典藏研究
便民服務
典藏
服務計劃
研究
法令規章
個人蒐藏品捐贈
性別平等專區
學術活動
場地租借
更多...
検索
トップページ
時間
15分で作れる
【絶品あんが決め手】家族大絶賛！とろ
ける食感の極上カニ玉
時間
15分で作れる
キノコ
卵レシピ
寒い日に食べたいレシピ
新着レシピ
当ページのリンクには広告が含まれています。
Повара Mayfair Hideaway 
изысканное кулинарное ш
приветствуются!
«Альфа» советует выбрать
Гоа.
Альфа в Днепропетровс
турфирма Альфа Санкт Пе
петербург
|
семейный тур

EXERCISE REQUIREMENTS ▸ Look through the data above. Find each line with the string "Альфа" and copy it.

ANSWER FOR THE TASK ▸
«Альфа» советует выбрать
Альфа в Днепропетровс
турфирма Альфа Санкт Пе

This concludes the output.